Aim of the exercise: Please restate each line of the data that follows word for word, skipping any image.

Material provided:
---
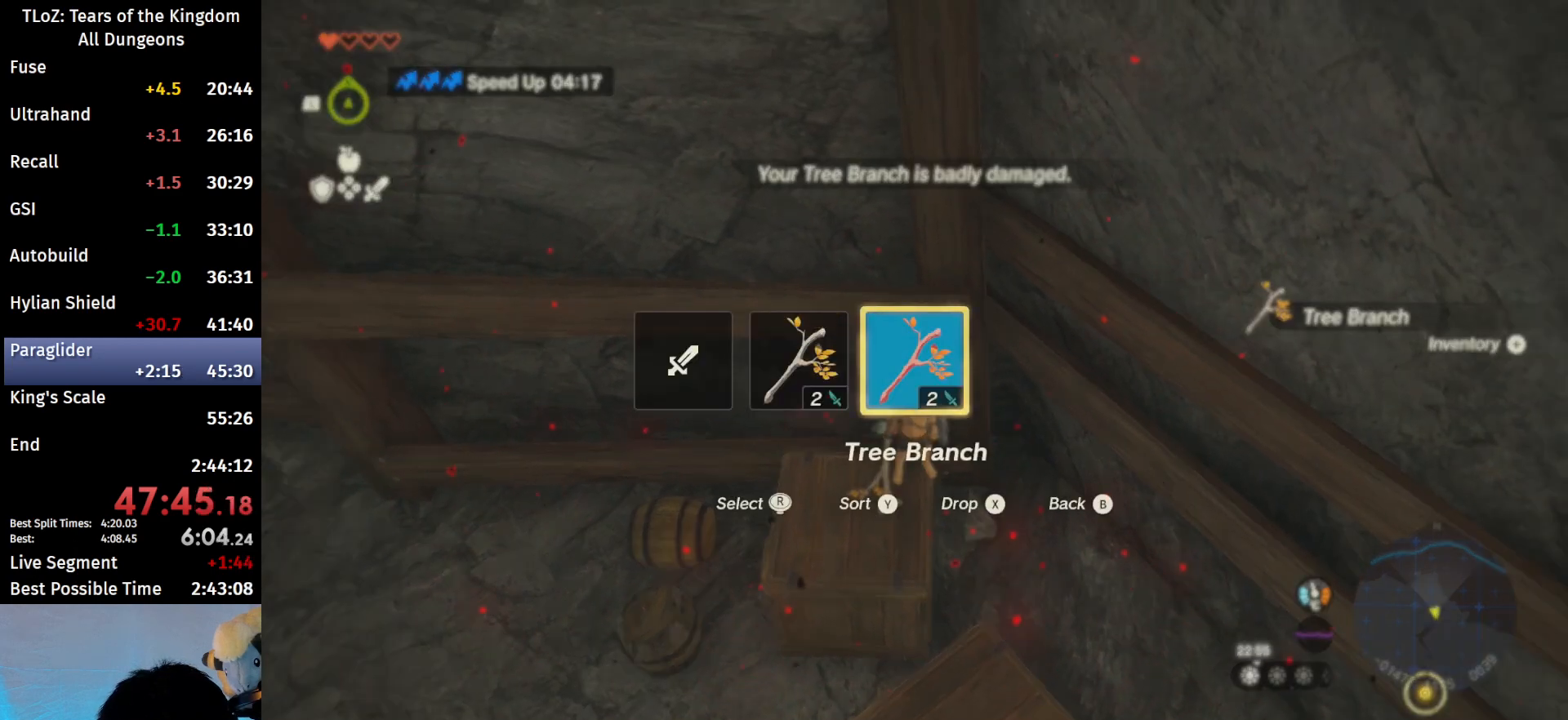
{"buttons": [], "left_stick": "center", "right_stick": "center", "events": []}
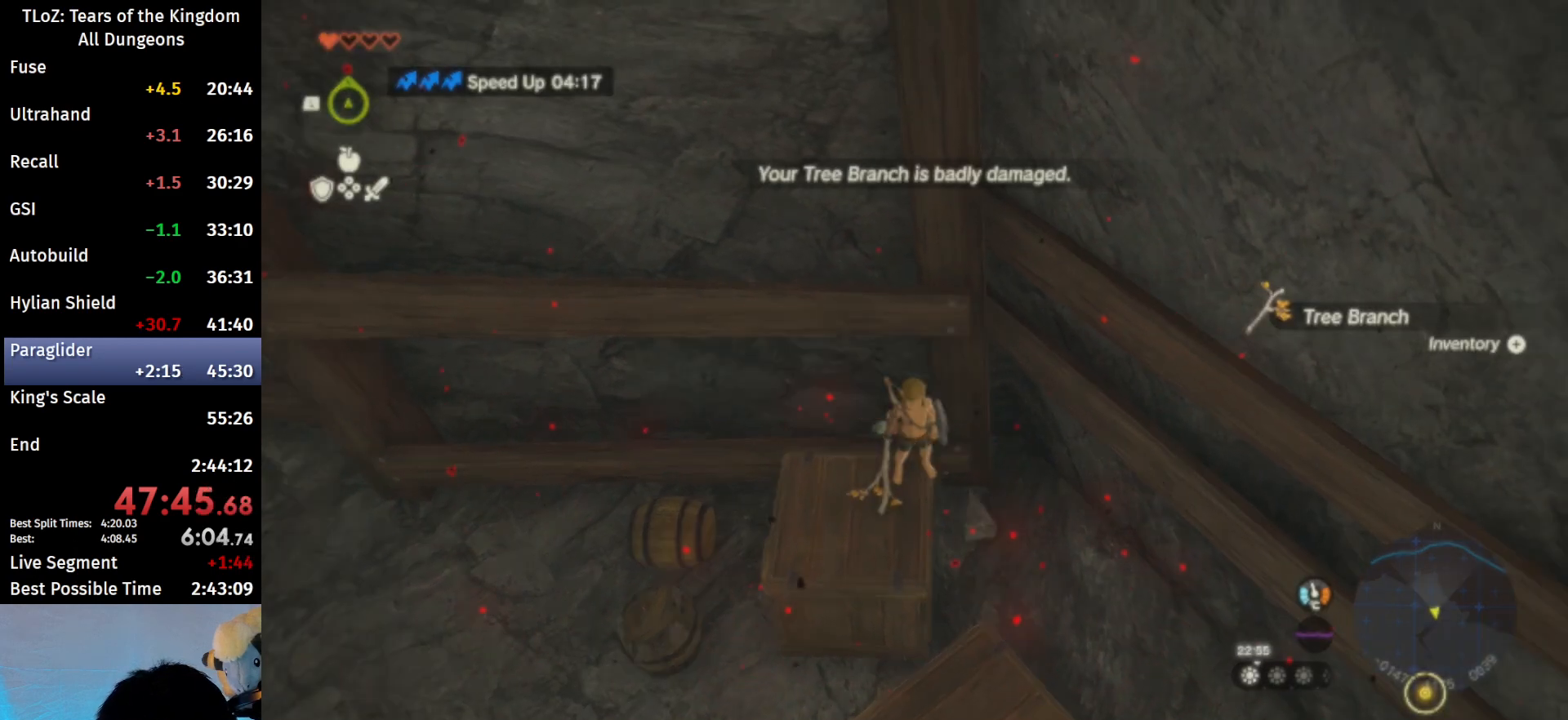
{"buttons": [], "left_stick": "center", "right_stick": "center", "events": [[200, "B", "down"], [333, "B", "up"]]}
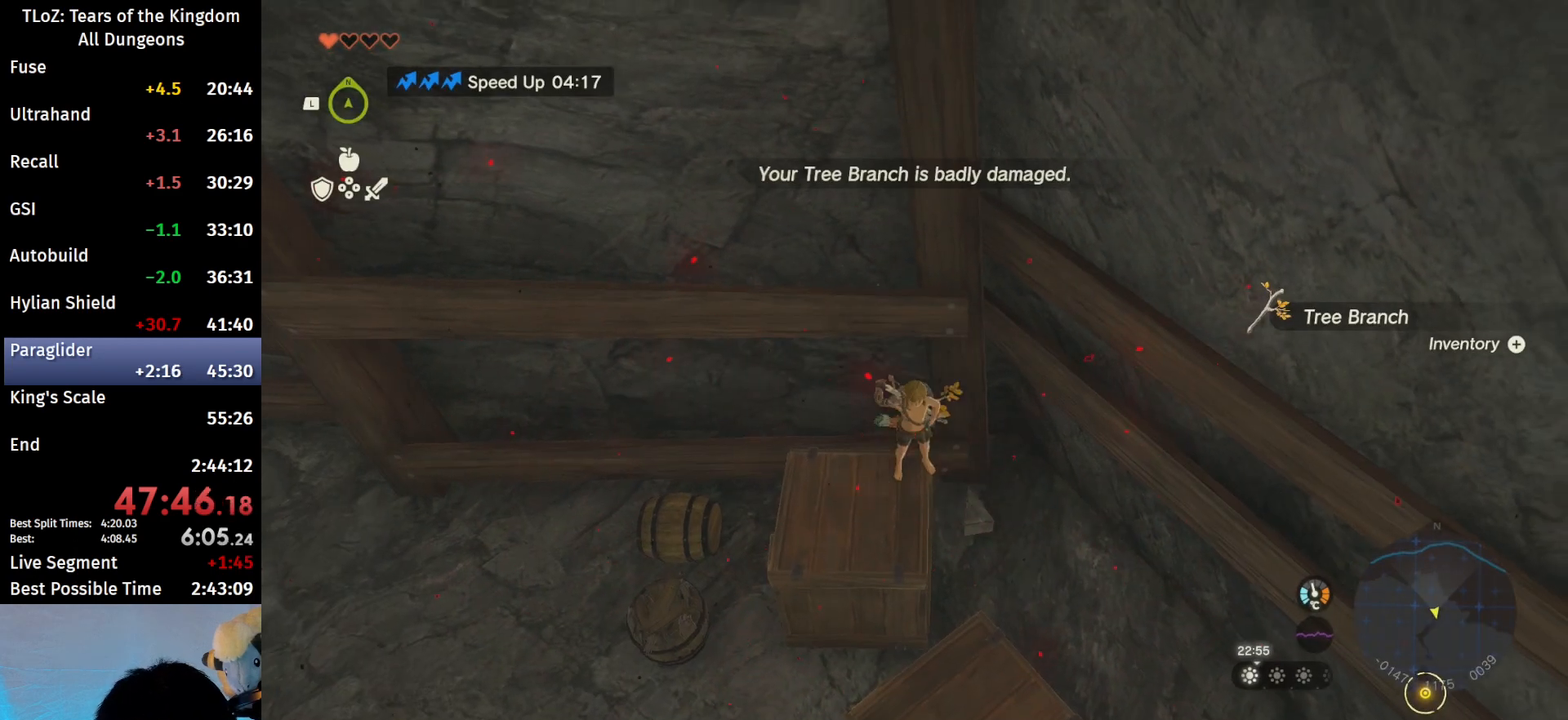
{"buttons": ["START"], "left_stick": "center", "right_stick": "center", "events": [[467, "START", "down"]]}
---
Solution for this exercise:
{"buttons": [], "left_stick": "center", "right_stick": "center", "events": []}
{"buttons": [], "left_stick": "center", "right_stick": "center", "events": [[200, "B", "down"], [333, "B", "up"]]}
{"buttons": ["START"], "left_stick": "center", "right_stick": "center", "events": [[467, "START", "down"]]}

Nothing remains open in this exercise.